Floortime

young girls playing with blocks during Floortime therapy

What is Floortime?

Floortime is a relationship-based therapy for children with autism. The intervention is called Floortime because the parent gets down on the floor with the child to play and interact with the child at their level.

Floortime is an alternative to ABA and is sometimes used in combination with ABA therapies.

The goal is for adults to help children expand their “circles of communication.” They meet the child at their developmental level and build on their strengths.

Therapists and parents engage children through the activities each child enjoys. They enter the child's games. They follow the child's lead.

Six Key Milestones of Floortime

Floortime aims to help the child reach six key milestones that contribute to emotional and intellectual growth:

  • Self-regulation and interest in the world
  • Intimacy, or engagement in relationships
  • Two-way communication
  • Complex communication
  • Emotional ideas
  • Emotional thinking

Therapists teach parents how to direct their children into more and more complex interactions. This process, called “opening and closing circles of communication,” is central to the Floortime approach.

Floortime does not work on speech, motor or cognitive skills in isolation. It addresses these areas through its focus on emotional development.

Overall, this method encourages children with autism to push themselves to their full potential. It develops “who they are,” rather than “what their diagnosis says.”

How does Floortime work?

Floortime takes place in a calm environment. This can be at home or in a professional setting.

Therapy sessions range from two to five hours a day. They include training for parents and caregivers as well as interaction with the child.

During a session, the parent or provider joins in the child’s activities and follows the child’s lead. The parent or provider then engages the child in increasingly complex interactions.

Floortime encourages inclusion with typically developing peers when used in a preschool setting.

Sessions emphasize back-and-forth play. This builds the foundation for shared attention, engagement and problem solving. Parents and therapists help the child maintain focus to sharpen interactions and abstract, logical thinking.

Floortime example:

If the child is tapping a toy truck, the parent might tap a toy car in the same way. The parent might then put the car in front of the child’s truck or add language to the game. This encourages the child to respond and interact.

As children grow, therapists and parents match the strategies with their child’s developing interests. They encourage higher levels of interaction.

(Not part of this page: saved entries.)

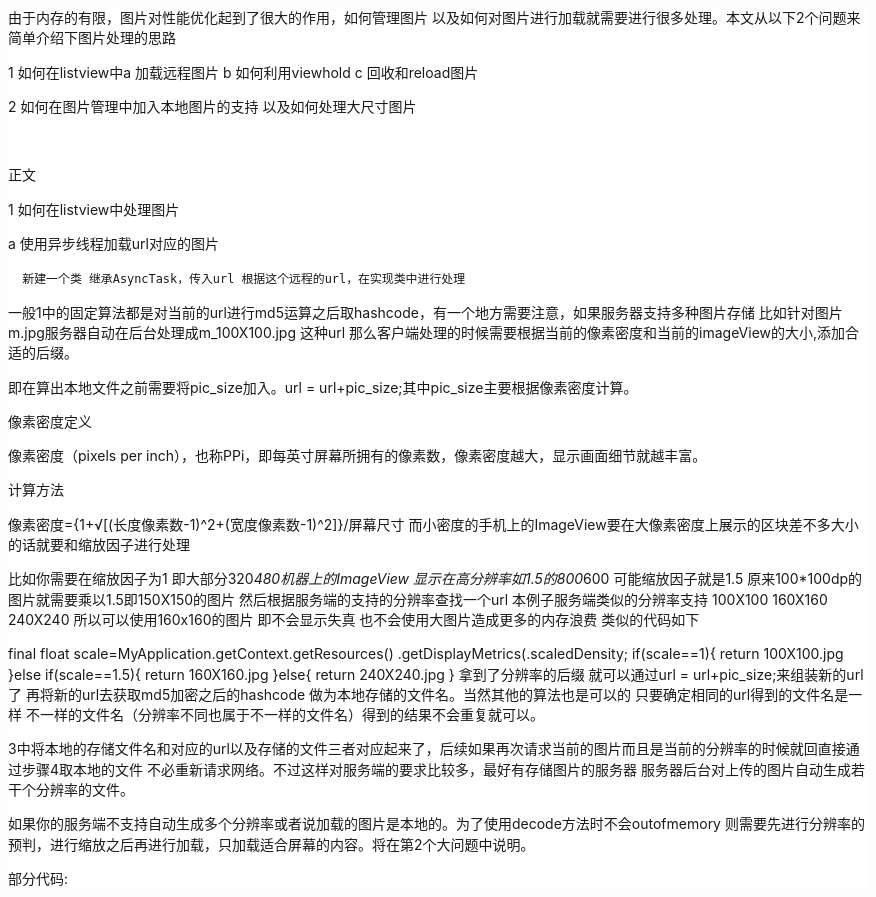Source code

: 由于内存的有限，图片对性能优化起到了很大的作用，如何管理图片 以及如何对图片进行加载就需要进行很多处理。本文从以下2个问题来简单介绍下图片处理的思路

1 如何在listview中a 加载远程图片 b 如何利用viewhold c 回收和reload图片 

2 如何在图片管理中加入本地图片的支持 以及如何处理大尺寸图片

​

正文 

 

1 如何在listview中处理图片 

   

   a 使用异步线程加载url对应的图片

      新建一个类 继承AsyncTask，传入url 根据这个远程的url，在实现类中进行处理
 

一般1中的固定算法都是对当前的url进行md5运算之后取hashcode，有一个地方需要注意，如果服务器支持多种图片存储 比如针对图片m.jpg服务器自动在后台处理成m_100X100.jpg 这种url 那么客户端处理的时候需要根据当前的像素密度和当前的imageView的大小,添加合适的后缀。 

 

即在算出本地文件之前需要将pic_size加入。url = url+pic_size;其中pic_size主要根据像素密度计算。

 

像素密度定义

像素密度（pixels per inch），也称PPi，即每英寸屏幕所拥有的像素数，像素密度越大，显示画面细节就越丰富。

计算方法

像素密度={1+√[(长度像素数-1)^2+(宽度像素数-1)^2]}/屏幕尺寸 而小密度的手机上的ImageView要在大像素密度上展示的区块差不多大小的话就要和缩放因子进行处理

 

比如你需要在缩放因子为1  即大部分320*480机器上的ImageView 显示在高分辨率如1.5的800*600  可能缩放因子就是1.5  原来100*100dp的图片就需要乘以1.5即150X150的图片  然后根据服务端的支持的分辨率查找一个url 本例子服务端类似的分辨率支持 100X100 160X160 240X240 所以可以使用160x160的图片 即不会显示失真 也不会使用大图片造成更多的内存浪费 类似的代码如下

final float scale=MyApplication.getContext.getResources()
.getDisplayMetrics(.scaledDensity;
if(scale==1){
  return 100X100.jpg
}else if(scale==1.5){
  return 160X160.jpg
}else{
  return 240X240.jpg
}
拿到了分辨率的后缀 就可以通过url = url+pic_size;来组装新的url了 再将新的url去获取md5加密之后的hashcode 做为本地存储的文件名。当然其他的算法也是可以的 只要确定相同的url得到的文件名是一样 不一样的文件名（分辨率不同也属于不一样的文件名）得到的结果不会重复就可以。

3中将本地的存储文件名和对应的url以及存储的文件三者对应起来了，后续如果再次请求当前的图片而且是当前的分辨率的时候就回直接通过步骤4取本地的文件 不必重新请求网络。不过这样对服务端的要求比较多，最好有存储图片的服务器 服务器后台对上传的图片自动生成若干个分辨率的文件。

如果你的服务端不支持自动生成多个分辨率或者说加载的图片是本地的。为了使用decode方法时不会outofmemory 则需要先进行分辨率的预判，进行缩放之后再进行加载，只加载适合屏幕的内容。将在第2个大问题中说明。

 

部分代码:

For example, instead of playing with toy trucks, parents can engage with model airplanes or even ideas and academic fields of special interest to their child.

Families are encouraged to use Floortime principals in their day-to-day lives.

What is the history of Floortime?

Floortime was created by child psychiatrists Stanley Greenspan, M.D. and Serena Wieder, PhD. It is based on the Developmental Individual-difference Relationship-based model (DIR). Dr. Greenspan developed the DIR model as therapy for children with a variety of developmental delays and issues in the 1980s.

Who provides Floortime services?

Different types of professionals seek special training in Floortime techniques, including:

  • Child psychologists
  • Special education teachers
  • Speech therapists
  • Occupational therapists

Parents and caregivers can also learn Floortime techniques through workshops, books and websites.

What is the evidence that Floortime works?

In a 2003 study, Dr. Greenspan and Dr. Weider studied Joey, a child on the autism spectrum who spent three years engaging in Floortime with his father. Over that time, Joey enjoyed six daily Floortime sessions. He continuously improved, and the two scientists concluded that Floortime helped Joey progress.

In 2007, a pilot study conducted by independent researchers likewise showed a Canada—further supported Floortime as significantly improving emotional development and reducing autism’s core symptoms.

Is Floortime covered by insurance?

Sometimes. Many types of private health insurance are required to cover services for autism. This depends on what kind of insurance you have, and what state you live in.

All Medicaid plans must cover treatments that are medically necessary for children under the age of 21. If a doctor recommends Floortime and says it is medically necessary for your child, Medicaid must cover the cost.

Some young children receive Floortime through their Early Intervention program. Early intervention is offered in each state to children under age 3 who are not growing and developing at the same rate as others. These services are free or low-cost based on your family income. 

Please see our insurance resources for more information about insurance and coverage for autism services. 

You can also contact the Autism Response Team if you have difficulty obtaining coverage, or need additional help.

Where do I find a Floortime provider? 

What questions should I ask?

The following questions can help you learn more about Floortime before you begin. It can also help you learn whether a particular therapist is a good fit for your family:

  1. Who will be working directly with my child?
  2. How many years have you been working with people with autism?
  3. Where will services be provided?
  4. What does the initial assessment involve?
  5. What type of insurance do you accept? Will my insurance cover your services?
  6. Do you have a waiting list? 
  7. How many hours of therapy per week?
  8. How long are therapy sessions?
  9. What training do you offer for parents?
  10. How are goals determined? Can clients and parents provide input?
  11. What does a typical program look like?
  12. How do you measure progress?
  13. What progress should we expect?